- **The input**:
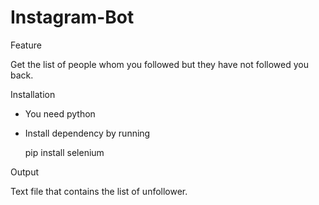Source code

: # Instagram-Bot

Feature

Get the list of people whom you followed but they have not followed you back.

Installation

- You need python
- Install dependency by running

    pip install selenium

Output

Text file that contains the list of unfollower.
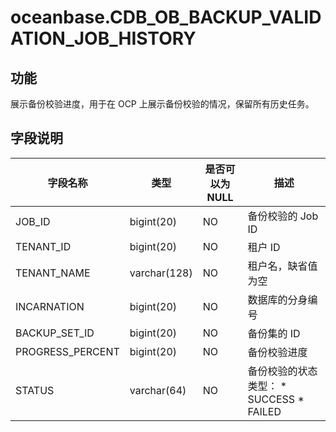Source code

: oceanbase.CDB_OB_BACKUP_VALIDATION_JOB_HISTORY 
===================================================================



功能 
-----------

展示备份校验进度，用于在 OCP 上展示备份校验的情况，保留所有历史任务。

字段说明 
-------------



|     **字段名称**     |    **类型**    | **是否可以为 NULL** |                                                                **描述**                                                                 |
|------------------|--------------|----------------|---------------------------------------------------------------------------------------------------------------------------------------|
| JOB_ID           | bigint(20)   | NO             | 备份校验的 Job ID                                                                                                                          |
| TENANT_ID        | bigint(20)   | NO             | 租户 ID                                                                                                                                 |
| TENANT_NAME      | varchar(128) | NO             | 租户名，缺省值为空                                                                                                                             |
| INCARNATION      | bigint(20)   | NO             | 数据库的分身编号                                                                                                                              |
| BACKUP_SET_ID    | bigint(20)   | NO             | 备份集的 ID                                                                                                                               |
| PROGRESS_PERCENT | bigint(20)   | NO             | 备份校验进度                                                                                                                                |
| STATUS           | varchar(64)  | NO             | 备份校验的状态类型： * SUCCESS   * FAILED    |



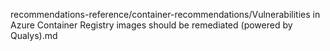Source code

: recommendations-reference/container-recommendations/Vulnerabilities in Azure Container Registry images should be remediated (powered by Qualys).md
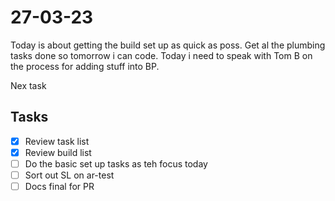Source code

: # 27-03-23

Today is about getting the build set up as quick as poss. Get al the plumbing tasks done so tomorrow i can code.
Today i need to speak with Tom B on the process for adding stuff into BP.

Nex task

## Tasks
- [x] Review task list
- [x] Review build list
- [ ] Do the basic set up tasks as teh focus today
- [ ] Sort out SL on ar-test
- [ ] Docs final for PR
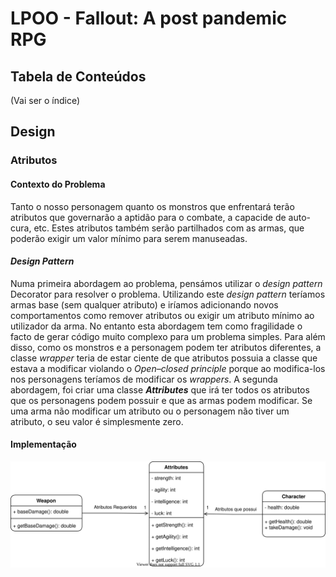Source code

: # LPOO - Fallout: A post pandemic RPG

## Tabela de Conteúdos
(Vai ser o índice)

## Design
### Atributos
#### Contexto do Problema
Tanto o nosso personagem quanto os monstros que enfrentará terão atributos que governarão a aptidão para o combate, a capacide de auto-cura, etc.
Estes atributos também serão partilhados com as armas, que poderão exigir um valor mínimo para serem manuseadas.

#### _Design Pattern_
Numa primeira abordagem ao problema, pensámos utilizar o _design pattern_ Decorator para resolver o problema. Utilizando este _design pattern_ teríamos armas base (sem qualquer atributo) e iríamos adicionando novos comportamentos como remover atributos ou exigir um atributo mínimo ao utilizador da arma. No entanto esta abordagem tem como fragilidade o facto de gerar código muito complexo para um problema simples. Para além disso, como os monstros e a personagem podem ter atributos diferentes, a classe _wrapper_ teria de estar ciente de que atributos possuia a classe que estava a modificar violando o _Open–closed principle_ porque ao modifica-los nos personagens teríamos de modificar os _wrappers_.
A segunda abordagem, foi criar uma classe **_Attributes_** que irá ter todos os atributos que os personagens podem possuir e que as armas podem modificar. Se uma arma não modificar um atributo ou o personagem não tiver um atributo, o seu valor é simplesmente zero.
#### Implementação
<p align="center">
  <img width=650 src="images/attributes.svg">
</p>
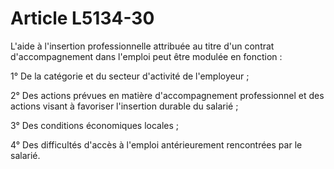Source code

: # Article L5134-30

L'aide à l'insertion professionnelle attribuée au titre d'un contrat d'accompagnement dans l'emploi peut être modulée en fonction : 



1° De la catégorie et du secteur d'activité de l'employeur ; 



2° Des actions prévues en matière d'accompagnement professionnel et des actions visant à favoriser l'insertion durable du salarié ; 



3° Des conditions économiques locales ; 



4° Des difficultés d'accès à l'emploi antérieurement rencontrées par le salarié.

- **Exercise prompt**: Output the lines of the listing as a Markdown table with the columns Row and Line, starting at the line that contains "post pandemic RPG" and ending at the line that contains "Estes atributos também". Include only those lines, number them in Row, and leave out blank lines.

- **Response for this exercise**:
| Row | Line |
|---|---|
| 1 | : # LPOO - Fallout: A post pandemic RPG |
| 2 | ## Tabela de Conteúdos |
| 3 | (Vai ser o índice) |
| 4 | ## Design |
| 5 | ### Atributos |
| 6 | #### Contexto do Problema |
| 7 | Tanto o nosso personagem quanto os monstros que enfrentará terão atributos que governarão a aptidão para o combate, a capacide de auto-cura, etc. |
| 8 | Estes atributos também serão partilhados com as armas, que poderão exigir um valor mínimo para serem manuseadas. |